Our Community Program
My latest trip to Madagascar began with a two-day 30-mile roundtrip hike to inaugurate health sites in remote communities. We were joined by the local mayor, the head doctor from the local Ministry of Health facility, and members of PIVOT’s community health team. The communities we serve are very remote, requiring people to hike for hours to reach the nearest health center. The residents barely manage a subsistence existence, living off of rice production, sleeping on straw mats on the floors of their thatched roof mud-brick houses. Despite these basic means, each community has managed to pool their limited resources, and combined them with cement from the mayor’s office and a roof provided by PIVOT; on the backs of their own labor, they have constructed simple community health houses that are probably the most distinguished and elegant houses ever seen in these villages. They are dignified spaces, with planted flowers, nice fences, and bright white painted walls. They are a perfect representation of the clear commitment these communities have to furthering healthcare for their fellow neighbors. Can you imagine what this means to them? I am proud to say that it is clear that PIVOT’s community health team reciprocates that commitment with medicine, simple equipment, and monthly supervision and training. In these spaces, locally selected community health workers are now providing life-saving medications to children and pregnant mothers. In the decade that I have been doing this work, I don’t think I have ever felt as palpable a sense of pure solidarity across all of the relevant partners as I did when inaugurating these modest community houses.
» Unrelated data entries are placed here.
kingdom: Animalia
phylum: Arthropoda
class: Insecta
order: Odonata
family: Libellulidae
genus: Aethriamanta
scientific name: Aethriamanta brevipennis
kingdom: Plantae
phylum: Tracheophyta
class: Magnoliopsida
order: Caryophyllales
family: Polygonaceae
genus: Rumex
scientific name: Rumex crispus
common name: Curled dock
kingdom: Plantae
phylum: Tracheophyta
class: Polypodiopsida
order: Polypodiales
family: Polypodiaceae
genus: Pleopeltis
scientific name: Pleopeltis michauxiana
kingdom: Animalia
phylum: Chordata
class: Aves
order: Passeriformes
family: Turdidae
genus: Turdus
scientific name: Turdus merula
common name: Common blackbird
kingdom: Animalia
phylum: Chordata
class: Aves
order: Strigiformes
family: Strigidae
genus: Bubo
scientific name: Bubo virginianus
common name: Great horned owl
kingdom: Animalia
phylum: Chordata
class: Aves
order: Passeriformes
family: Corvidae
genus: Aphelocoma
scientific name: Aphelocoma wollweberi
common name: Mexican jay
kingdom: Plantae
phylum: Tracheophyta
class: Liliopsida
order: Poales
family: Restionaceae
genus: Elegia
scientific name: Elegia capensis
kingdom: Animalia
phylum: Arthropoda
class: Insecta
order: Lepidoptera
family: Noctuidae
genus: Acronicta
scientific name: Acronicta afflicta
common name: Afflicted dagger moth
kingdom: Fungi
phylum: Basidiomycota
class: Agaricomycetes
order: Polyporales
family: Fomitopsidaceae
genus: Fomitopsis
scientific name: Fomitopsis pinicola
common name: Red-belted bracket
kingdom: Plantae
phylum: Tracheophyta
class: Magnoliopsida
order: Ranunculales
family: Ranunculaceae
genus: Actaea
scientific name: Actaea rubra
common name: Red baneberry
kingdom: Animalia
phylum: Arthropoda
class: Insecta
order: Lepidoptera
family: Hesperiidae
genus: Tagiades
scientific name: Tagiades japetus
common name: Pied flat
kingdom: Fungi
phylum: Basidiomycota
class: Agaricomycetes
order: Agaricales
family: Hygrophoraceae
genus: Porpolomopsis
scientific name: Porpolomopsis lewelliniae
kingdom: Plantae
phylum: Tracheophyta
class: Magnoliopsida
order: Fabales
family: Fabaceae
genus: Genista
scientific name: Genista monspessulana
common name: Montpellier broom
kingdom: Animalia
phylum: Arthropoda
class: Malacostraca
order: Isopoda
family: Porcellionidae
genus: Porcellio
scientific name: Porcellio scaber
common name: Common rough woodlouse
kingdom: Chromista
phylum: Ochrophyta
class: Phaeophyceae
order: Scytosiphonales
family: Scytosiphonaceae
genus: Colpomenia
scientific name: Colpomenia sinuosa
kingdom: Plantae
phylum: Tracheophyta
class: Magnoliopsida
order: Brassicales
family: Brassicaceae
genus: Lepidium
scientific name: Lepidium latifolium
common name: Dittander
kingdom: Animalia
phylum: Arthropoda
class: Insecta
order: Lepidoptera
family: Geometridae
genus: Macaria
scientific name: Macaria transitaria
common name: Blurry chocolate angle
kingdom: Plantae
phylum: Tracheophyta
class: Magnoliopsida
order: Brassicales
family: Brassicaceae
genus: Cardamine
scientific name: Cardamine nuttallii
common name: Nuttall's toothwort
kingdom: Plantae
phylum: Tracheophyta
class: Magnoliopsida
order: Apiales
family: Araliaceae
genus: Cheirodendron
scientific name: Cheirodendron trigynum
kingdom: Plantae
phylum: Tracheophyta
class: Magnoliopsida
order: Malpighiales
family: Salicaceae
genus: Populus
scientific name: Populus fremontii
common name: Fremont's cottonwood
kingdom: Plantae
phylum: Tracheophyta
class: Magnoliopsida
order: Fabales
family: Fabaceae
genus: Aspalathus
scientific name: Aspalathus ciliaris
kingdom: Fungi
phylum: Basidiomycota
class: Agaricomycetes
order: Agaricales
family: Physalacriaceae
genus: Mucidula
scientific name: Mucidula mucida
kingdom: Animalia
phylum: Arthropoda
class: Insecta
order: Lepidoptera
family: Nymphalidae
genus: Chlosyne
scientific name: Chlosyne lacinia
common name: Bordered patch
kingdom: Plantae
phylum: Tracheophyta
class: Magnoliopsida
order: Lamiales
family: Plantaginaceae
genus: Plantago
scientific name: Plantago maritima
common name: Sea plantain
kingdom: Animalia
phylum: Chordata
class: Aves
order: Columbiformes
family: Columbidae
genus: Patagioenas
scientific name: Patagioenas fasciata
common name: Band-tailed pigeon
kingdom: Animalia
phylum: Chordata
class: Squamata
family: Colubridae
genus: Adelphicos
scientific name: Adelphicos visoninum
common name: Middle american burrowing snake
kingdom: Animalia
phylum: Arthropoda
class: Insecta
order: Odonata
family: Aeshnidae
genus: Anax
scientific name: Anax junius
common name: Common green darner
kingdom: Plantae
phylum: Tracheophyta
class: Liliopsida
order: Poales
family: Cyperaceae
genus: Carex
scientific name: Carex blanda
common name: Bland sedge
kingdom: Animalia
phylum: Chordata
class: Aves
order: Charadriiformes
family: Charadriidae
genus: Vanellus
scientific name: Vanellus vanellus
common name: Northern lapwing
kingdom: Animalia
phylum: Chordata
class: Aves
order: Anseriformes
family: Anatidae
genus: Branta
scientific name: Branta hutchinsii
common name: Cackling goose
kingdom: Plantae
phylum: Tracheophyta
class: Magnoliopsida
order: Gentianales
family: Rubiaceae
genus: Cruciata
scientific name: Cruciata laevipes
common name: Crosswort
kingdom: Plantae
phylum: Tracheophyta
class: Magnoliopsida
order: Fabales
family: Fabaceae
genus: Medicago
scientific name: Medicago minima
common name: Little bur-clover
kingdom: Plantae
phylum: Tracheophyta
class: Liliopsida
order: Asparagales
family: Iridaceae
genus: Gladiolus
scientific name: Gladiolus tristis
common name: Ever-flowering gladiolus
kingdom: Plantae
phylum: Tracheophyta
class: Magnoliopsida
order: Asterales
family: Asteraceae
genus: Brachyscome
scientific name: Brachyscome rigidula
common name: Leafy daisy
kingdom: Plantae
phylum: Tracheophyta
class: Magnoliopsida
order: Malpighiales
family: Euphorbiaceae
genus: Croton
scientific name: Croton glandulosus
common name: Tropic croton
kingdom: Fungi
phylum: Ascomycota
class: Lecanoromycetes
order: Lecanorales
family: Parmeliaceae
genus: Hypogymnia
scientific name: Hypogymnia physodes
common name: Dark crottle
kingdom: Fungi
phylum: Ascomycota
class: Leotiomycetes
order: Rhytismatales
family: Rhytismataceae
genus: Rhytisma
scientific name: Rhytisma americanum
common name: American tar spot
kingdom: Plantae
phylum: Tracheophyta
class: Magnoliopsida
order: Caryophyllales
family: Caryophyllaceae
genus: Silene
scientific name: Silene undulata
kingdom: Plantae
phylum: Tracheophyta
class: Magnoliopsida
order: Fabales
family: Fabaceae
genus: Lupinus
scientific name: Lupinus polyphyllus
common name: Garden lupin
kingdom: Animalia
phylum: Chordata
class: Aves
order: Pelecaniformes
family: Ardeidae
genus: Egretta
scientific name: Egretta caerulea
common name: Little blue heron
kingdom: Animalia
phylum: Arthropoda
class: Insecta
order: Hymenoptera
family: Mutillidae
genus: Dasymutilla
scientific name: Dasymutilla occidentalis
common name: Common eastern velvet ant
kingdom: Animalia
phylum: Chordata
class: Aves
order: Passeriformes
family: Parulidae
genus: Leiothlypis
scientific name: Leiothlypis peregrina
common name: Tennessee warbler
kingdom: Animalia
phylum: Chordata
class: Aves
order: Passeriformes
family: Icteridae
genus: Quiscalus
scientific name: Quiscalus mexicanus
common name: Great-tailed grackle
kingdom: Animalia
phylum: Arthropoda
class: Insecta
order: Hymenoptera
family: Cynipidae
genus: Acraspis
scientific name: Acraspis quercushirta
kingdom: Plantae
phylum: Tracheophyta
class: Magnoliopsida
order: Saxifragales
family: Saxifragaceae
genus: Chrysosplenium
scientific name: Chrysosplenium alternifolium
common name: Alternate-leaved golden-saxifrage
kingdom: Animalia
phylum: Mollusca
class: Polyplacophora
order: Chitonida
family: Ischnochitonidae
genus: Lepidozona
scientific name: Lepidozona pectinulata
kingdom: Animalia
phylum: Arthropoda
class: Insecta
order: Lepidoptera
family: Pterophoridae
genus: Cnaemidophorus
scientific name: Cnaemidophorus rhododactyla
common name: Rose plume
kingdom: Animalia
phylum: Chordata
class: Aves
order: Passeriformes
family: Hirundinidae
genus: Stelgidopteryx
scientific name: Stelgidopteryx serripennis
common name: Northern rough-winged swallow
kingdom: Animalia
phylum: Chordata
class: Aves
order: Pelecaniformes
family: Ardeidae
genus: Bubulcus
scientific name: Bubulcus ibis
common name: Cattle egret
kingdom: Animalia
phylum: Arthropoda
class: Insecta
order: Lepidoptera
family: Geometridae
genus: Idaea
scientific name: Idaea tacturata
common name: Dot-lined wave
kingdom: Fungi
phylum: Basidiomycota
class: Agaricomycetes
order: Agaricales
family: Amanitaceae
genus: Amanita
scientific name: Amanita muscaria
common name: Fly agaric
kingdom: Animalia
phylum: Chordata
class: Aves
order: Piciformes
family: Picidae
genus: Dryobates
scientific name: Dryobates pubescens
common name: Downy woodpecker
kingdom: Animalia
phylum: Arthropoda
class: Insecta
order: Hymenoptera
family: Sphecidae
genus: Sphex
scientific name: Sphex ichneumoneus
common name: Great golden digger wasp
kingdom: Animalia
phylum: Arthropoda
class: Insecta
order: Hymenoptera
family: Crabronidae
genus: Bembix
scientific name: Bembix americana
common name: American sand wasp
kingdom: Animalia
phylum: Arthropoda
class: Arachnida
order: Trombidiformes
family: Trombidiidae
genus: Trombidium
One of the things that makes our work special is our commitment to the slow, humble, but beautiful process of building relationships around a common mission, showing mutual respect and working hard to make concrete things happen for those in need. This approach, one of true partnership with communities, health workers, civil service, and the national government of Madagascar, is one of the defining features of the culture we have tried to create through PIVOT’s young 3-year history. I am deeply grateful to our health teams for having the character to cultivate these partnerships, and to our leadership for having the wisdom to listen and encourage them.
Our trip was capped by a major milestone that we will never forget. During a small dinner with the Secretary General, the Director General, the Director of Partnerships (and all of the leadership) of the Ministry of Health, the Madagascar Minister of Health presented a certificate of appreciation to PIVOT Co-founders Jim and Robin Herrnstein. The Minister shared that this is the first dinner of this sort that he has ever had with a nongovernmental organization. PIVOT’s new Country Director, Ali Ouenzar, shared his perspective on why this is: PIVOT is legit. We are unique within Madagascar in how we partner at all levels of government in the country in order to serve the communities in ways that truly make them stronger. We are focused in a particular area. We love the communities and our staff.
Though there remains so much more work to do to bring life-saving modern medicine to rural communities in Madagascar, I am proud and grateful to be able to share with you that the foundation that we have been building together could not be stronger.